▶ [Exercise] Here, the job is to give back every entry below unchanged, omitting pictures.

===== Data in this exercise

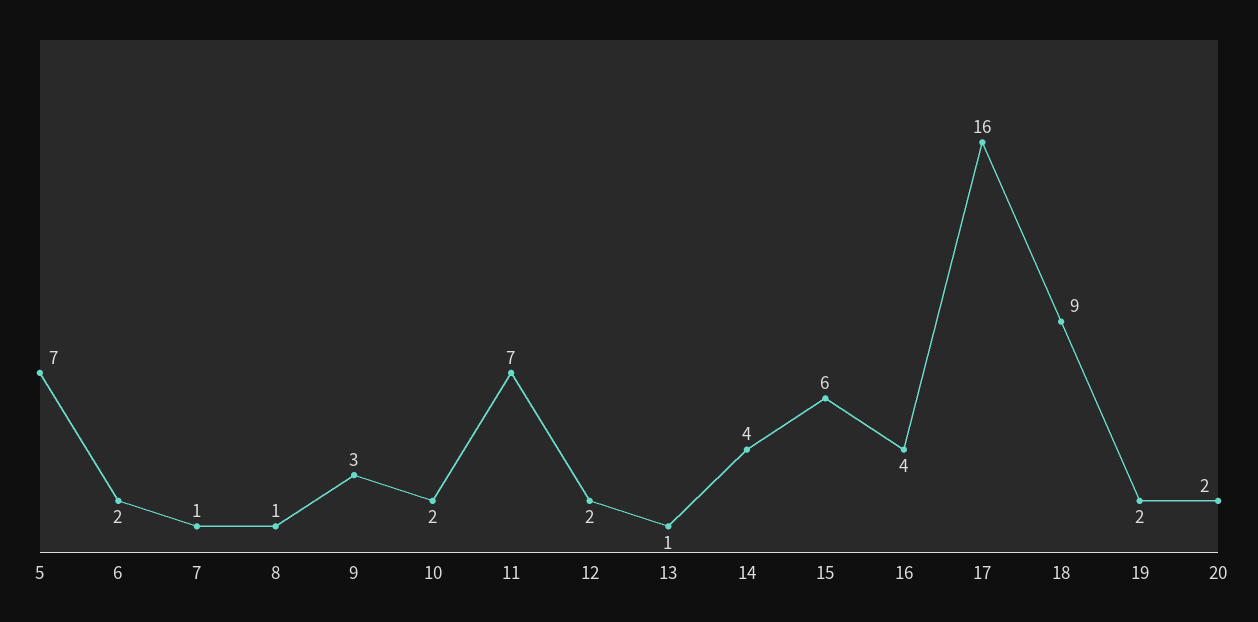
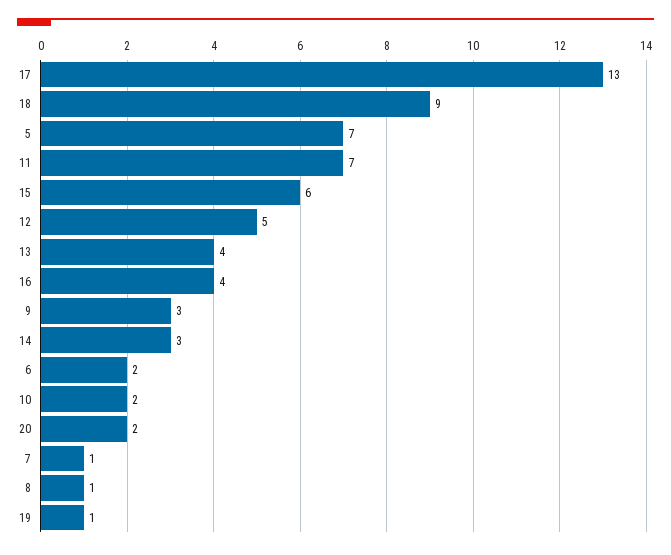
  {
    "5": 7,
    "6": 2,
    "7": 1,
    "8": 1,
    "9": 3,
    "10": 2,
    "11": 7,
-   "12": 2,
+   "12": 5,
-   "13": 1,
+   "13": 4,
-   "14": 4,
+   "14": 3,
    "15": 6,
    "16": 4,
-   "17": 16,
+   "17": 13,
    "18": 9,
-   "19": 2,
+   "19": 1,
    "20": 2
  }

==========

▶ [Written answer]
  {
    "5": 7,
    "6": 2,
    "7": 1,
    "8": 1,
    "9": 3,
    "10": 2,
    "11": 7,
-   "12": 2,
+   "12": 5,
-   "13": 1,
+   "13": 4,
-   "14": 4,
+   "14": 3,
    "15": 6,
    "16": 4,
-   "17": 16,
+   "17": 13,
    "18": 9,
-   "19": 2,
+   "19": 1,
    "20": 2
  }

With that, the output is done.